Tranne che sotto il sole delle tre del pomeriggio, e girovagando ai bordi, è però un luogo accogliente: ai margini, tra il Museo nazionale e il teatro dell’Opera e la torre dell’Orologio, tra la Moschea e la Chiesa
Ortodossa, vi sono spazi verdi e panchine, installazioni artistiche e fontane.
Di sera, ad intermittenza, luci rosse, blu, viola verdi e gialle illuminano le aiuole.
Lampioni a forma di giganteschi paralumi fanno luce sulle strade che convergono nella piazza.
Bellissimo, molto curato e davvero rilassante è il grande parco pubblico sul lago artificiale, il Parku i Madh i Tiranës.
Si può correre (non solo atleti, ma intere squadre, con divisa regolamentare e fisicacci, ho visto battere ritmicamente i viali), passeggiare, sedersi a guardare le anatrelle, fare yoga o altri sport più dinamici. C’è anche un teatro all’aperto.
[e le toilette pubbliche sono pulitissime].
Dal tramonto si riempie di gggente. Un vero polmone verde – e un cuore pulsante – nel centro della città.
Ho trovato bella la ristrutturazione dell’area dell’antico mercato di Tirana, Pazari i ri.
I banchi della frutta, delle cianfrusaglie, delle spezie, sono sovrastate da una struttura vetrata, a forma di tenda, nella quale si riflettono i vivaci colori, giallo, viola, rosso nero della tinteggiatura geometrica delle superfici dei moderni palazzi che attorniano la piazza.
(mi hanno ricordato i motivi dei tappeti tradizionali)
Un tripudio di colori e odori.
Tirana è una città a vocazione cromatica. Persino i semafori.
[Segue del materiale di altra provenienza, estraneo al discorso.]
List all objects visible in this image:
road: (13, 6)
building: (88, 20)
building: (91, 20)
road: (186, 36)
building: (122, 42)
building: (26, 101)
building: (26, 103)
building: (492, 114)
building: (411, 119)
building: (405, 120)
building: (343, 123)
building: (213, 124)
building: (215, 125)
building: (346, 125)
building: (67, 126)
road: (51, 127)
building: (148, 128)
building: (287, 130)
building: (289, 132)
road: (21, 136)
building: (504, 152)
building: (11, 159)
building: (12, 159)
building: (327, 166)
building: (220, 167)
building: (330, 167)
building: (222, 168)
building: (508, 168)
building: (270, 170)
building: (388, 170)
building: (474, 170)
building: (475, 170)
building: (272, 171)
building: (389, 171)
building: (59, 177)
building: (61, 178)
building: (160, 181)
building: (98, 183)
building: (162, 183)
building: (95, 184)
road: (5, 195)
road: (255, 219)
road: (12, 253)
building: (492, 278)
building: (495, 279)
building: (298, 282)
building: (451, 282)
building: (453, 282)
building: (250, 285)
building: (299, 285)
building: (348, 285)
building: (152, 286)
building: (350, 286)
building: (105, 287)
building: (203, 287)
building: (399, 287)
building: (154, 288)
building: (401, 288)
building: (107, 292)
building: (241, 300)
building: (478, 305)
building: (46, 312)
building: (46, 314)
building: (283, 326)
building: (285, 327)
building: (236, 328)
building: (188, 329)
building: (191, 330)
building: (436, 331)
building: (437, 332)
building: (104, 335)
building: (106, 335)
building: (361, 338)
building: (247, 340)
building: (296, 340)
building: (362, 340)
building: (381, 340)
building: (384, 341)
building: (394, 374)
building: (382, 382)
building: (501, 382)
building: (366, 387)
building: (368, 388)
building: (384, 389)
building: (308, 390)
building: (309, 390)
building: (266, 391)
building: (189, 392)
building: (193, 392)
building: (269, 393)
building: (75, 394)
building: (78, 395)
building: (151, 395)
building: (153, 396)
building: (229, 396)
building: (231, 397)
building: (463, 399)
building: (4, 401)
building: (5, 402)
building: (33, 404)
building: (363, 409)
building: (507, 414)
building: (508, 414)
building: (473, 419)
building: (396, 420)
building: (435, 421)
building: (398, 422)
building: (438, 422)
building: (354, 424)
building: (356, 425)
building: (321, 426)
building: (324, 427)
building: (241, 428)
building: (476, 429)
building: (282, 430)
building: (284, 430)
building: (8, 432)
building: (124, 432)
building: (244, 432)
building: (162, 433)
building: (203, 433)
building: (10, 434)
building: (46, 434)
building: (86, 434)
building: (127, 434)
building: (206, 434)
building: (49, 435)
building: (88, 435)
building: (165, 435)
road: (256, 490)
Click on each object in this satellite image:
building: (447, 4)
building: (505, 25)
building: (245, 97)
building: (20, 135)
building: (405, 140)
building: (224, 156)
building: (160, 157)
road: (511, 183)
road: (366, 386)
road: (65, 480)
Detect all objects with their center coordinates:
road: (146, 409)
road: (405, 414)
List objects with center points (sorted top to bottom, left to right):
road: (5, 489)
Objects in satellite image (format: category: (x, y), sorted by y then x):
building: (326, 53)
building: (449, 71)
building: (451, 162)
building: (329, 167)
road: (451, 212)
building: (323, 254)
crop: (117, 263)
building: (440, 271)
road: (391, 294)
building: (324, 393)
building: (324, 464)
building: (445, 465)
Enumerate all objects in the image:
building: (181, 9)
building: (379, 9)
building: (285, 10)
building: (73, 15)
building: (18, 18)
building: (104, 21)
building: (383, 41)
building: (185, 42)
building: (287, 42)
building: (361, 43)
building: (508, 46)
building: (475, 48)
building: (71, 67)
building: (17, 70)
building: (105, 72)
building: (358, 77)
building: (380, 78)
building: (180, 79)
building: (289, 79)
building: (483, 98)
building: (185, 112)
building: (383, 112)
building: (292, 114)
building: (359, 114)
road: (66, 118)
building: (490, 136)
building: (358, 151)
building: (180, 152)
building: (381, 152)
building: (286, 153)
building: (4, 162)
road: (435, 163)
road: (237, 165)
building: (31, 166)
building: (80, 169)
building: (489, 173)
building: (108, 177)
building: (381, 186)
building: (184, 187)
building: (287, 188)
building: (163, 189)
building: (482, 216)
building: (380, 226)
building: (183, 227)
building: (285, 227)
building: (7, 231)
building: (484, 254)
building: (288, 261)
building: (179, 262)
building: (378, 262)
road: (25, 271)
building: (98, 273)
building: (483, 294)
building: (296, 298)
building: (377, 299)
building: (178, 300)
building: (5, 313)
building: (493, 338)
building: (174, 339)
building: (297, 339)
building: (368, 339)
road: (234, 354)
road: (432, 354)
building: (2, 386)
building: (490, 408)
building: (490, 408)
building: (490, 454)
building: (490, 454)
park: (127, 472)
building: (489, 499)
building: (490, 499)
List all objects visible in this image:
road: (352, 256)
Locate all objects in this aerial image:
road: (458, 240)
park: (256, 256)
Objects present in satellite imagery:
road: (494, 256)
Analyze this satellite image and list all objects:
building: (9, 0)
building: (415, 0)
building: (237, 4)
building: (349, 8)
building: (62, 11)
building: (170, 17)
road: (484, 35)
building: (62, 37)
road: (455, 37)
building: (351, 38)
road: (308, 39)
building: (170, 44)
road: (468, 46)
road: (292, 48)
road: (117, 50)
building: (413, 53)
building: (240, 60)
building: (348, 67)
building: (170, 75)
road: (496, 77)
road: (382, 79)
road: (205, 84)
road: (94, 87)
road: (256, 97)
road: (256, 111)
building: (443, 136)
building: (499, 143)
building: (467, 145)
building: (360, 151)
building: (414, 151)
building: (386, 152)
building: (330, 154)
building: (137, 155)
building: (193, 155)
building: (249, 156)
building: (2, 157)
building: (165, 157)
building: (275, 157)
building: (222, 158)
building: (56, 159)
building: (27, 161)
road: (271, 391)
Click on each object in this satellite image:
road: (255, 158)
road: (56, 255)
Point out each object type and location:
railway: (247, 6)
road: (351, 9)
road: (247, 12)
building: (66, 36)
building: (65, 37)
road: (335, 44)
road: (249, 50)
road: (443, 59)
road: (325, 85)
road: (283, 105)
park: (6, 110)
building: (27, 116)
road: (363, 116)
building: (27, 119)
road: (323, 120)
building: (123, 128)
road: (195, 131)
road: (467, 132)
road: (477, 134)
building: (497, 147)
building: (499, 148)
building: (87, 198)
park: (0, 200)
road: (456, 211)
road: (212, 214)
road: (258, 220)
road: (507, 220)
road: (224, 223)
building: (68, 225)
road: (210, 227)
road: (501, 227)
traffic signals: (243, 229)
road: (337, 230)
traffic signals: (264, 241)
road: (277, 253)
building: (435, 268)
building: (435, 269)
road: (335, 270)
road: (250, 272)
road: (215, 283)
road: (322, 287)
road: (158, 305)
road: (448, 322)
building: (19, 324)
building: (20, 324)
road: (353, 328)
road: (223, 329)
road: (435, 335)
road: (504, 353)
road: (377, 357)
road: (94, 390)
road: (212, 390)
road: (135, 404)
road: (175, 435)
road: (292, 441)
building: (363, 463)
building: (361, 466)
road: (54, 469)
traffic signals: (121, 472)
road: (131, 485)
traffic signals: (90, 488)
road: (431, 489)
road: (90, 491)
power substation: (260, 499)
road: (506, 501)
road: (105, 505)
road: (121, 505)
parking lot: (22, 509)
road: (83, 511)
Sono montati su dei pali che riproducono in modo stilizzato un albero. Non si illumina di verde o di rosso o di arancione solo il faro, ma tutto l’ambaradan. Sfiziosi assai.
E il caffè a Tirana (ma in tutta l’Albania) è davvero buono.
*C’è un progetto che la renderebbe centro di creatività giovanile, pure discoteca [altro che damnatio memoriae, vera nemesi]. Bisogna far presto.